Washington, Estados Unidos. – La Agencia Central de Inteligencia (CIA) de Estados Unidos llevó a cabo un ataque con drones contra una instalación portuaria en Venezuela, marcando la primera operación estadounidense conocida dentro del país, según reportó el New York Times. El objetivo del ataque fue un muelle que funcionarios de inteligencia presuntamente utilizaban para el almacenamiento y traslado de narcóticos por parte de la banda transnacional Tren de Aragua.
Fuentes anónimas indicaron al diario que no se registraron víctimas mortales ni personas presentes en el lugar durante el impacto.
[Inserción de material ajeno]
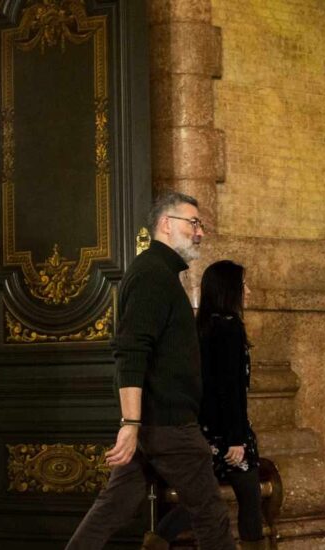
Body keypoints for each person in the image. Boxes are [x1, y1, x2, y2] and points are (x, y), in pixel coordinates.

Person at [65, 192, 235, 550]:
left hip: (154, 424)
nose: (200, 232)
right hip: (169, 425)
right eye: (193, 223)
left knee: (113, 507)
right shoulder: (152, 274)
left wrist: (135, 425)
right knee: (210, 513)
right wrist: (130, 424)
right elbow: (131, 352)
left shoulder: (159, 273)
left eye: (200, 224)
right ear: (166, 224)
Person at [146, 260, 264, 550]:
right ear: (229, 290)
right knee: (249, 495)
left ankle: (155, 543)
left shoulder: (203, 327)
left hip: (205, 431)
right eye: (242, 285)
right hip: (228, 433)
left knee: (202, 499)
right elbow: (230, 388)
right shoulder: (230, 327)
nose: (247, 291)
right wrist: (236, 438)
El presidente estadounidense de entonces, Donald Trump, confirmó la responsabilidad de Estados Unidos en el ataque, describiendo el suceso como “una gran explosión en la zona del muelle donde cargan las drogas en los barcos”.
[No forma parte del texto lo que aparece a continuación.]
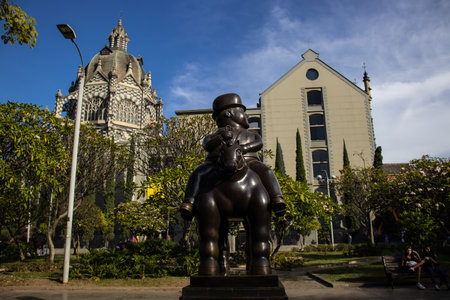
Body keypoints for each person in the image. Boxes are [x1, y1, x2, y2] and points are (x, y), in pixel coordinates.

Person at [180, 93, 286, 220]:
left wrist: (244, 148)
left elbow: (259, 143)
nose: (246, 115)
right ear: (228, 114)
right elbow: (207, 145)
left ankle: (276, 197)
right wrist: (220, 138)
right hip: (214, 163)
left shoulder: (250, 134)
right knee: (197, 173)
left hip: (249, 161)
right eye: (242, 111)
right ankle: (189, 202)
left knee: (267, 171)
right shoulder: (214, 136)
Este suceso representa una intensificación de la presión ejercida por la Administración Trump contra el Gobierno de Nicolás Maduro, que hasta ese momento se había enfocado en acciones en aguas internacionales contra embarcaciones vinculadas al narcotráfico. El Pentágono había desplegado drones MQ-9 Reaper en la región como parte de esta estrategia.
Anteriormente, Trump había advertido sobre posibles ataques a objetivos en tierra, en el marco de su campaña de presión contra la administración de Maduro, que incluía la destrucción de embarcaciones y la muerte de sus ocupantes. Estados Unidos mantenía un despliegue aeronaval en el Caribe, justificado como una lucha contra el narcotráfico, pero interpretado por Caracas como una amenaza y un intento de propiciar un cambio de régimen. Las tensiones habían escalado previamente con el anuncio de un bloqueo a buques petroleros y la confiscación de cargamentos de crudo venezolano.